_Supplied passage_
And for another first, an American woman has landed on the FBI’s Most Wanted Terrorist List. Joanne Chesimard (aka Assata Shakur) was a Black Panther and later a leader in the Black Liberation Army. In 1979 she fled to Cuba after making a daring prison escape. She was serving a life sentence for her involvement in a police officer’s death on the NJ Turnpike. “The FBI is offering a reward of up to $1m (£640,000) for information leading to her capture, while the state of New Jersey is separately offering another $1m. FBI agent Aaron Ford said that the agency would ‘pursue justice, no matter how long it takes.'” http://www.bbc.co.uk/news/world-us-canada-22397295

I’m figuring she must be a grandmother by now. In her defense, Chesimard argued that she was shot with her hands up in the air, and so she didn’t – or couldn’t – pull the trigger. The medical evidence seemed to validate her view of that fateful traffic stop. She was shot in the right arm and collarbone: “Dr. David Spain, a pathologist from Brookdale Community College, testified that her bullet scars as well as X-rays supported her claim that her arms were raised, and that there was “no conceivable way” the first bullet could have hit Shakur’s clavicle if her arm was down.” Still, in NJ to be an accomplice in a shooting is enough to be found guilty.

_Task list_
1/ According to the passage about Joanne Chesimard, in what year did she flee to Cuba?
2/ Extend the passage about Joanne Chesimard, picking up after its final sentence.
The rows after this have nothing to do with the passage about Joanne Chesimard.

_Listed entries_
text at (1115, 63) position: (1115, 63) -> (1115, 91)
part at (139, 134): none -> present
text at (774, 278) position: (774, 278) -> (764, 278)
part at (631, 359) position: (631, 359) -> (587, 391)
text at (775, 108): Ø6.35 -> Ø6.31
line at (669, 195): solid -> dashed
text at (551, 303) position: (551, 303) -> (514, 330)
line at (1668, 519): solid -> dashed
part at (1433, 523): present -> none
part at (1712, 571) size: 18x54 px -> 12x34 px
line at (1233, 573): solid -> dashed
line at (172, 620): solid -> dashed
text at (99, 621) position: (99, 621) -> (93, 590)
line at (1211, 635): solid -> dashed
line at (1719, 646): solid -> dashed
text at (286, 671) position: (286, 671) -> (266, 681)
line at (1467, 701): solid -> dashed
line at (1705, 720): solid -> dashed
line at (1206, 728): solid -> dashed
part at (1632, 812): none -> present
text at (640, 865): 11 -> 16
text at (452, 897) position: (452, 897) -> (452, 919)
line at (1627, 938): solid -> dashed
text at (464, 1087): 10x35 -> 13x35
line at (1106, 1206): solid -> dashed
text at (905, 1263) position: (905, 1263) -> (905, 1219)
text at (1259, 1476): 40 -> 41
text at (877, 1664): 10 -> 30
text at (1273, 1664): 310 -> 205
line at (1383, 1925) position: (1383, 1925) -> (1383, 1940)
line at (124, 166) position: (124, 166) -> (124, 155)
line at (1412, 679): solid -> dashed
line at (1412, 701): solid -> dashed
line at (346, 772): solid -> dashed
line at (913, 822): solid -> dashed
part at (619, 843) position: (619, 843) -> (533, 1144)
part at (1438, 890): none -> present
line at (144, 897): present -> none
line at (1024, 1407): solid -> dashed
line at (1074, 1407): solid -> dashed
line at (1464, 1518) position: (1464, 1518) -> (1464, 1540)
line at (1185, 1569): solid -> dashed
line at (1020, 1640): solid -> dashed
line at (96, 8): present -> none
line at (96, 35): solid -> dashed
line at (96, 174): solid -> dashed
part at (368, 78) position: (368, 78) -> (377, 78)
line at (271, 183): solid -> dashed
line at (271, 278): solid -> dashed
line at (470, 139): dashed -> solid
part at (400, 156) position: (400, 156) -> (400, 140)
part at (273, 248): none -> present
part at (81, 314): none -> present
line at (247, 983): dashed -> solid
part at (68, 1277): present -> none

_Answers for the exercise_
1/ 1979

2/
So all my feminist hackles have been raised this week, a first running in the Derby and a first to run from the law… and live. And I thought I’d share a chuckle from an editor at Upworthy, a talented young writer I’ve started to follow on twitter. Rebecca Eisenberg writes a blog called “Never Sarcastic.” She tweeted

“How to dress for your shape? Are you human-shaped?” which led to one hilarious riff back and forth regarding women’s magazine headlines. This was one of mine: “How to get a hot body? Run outside or take a hot yoga class.” http://ryeisenberg.tumblr.com/post/48204810905/agentotter-islandofmisfitt0ys

“Want a bikini body? Put a bikini on your body!” And RUN Rosie RUN!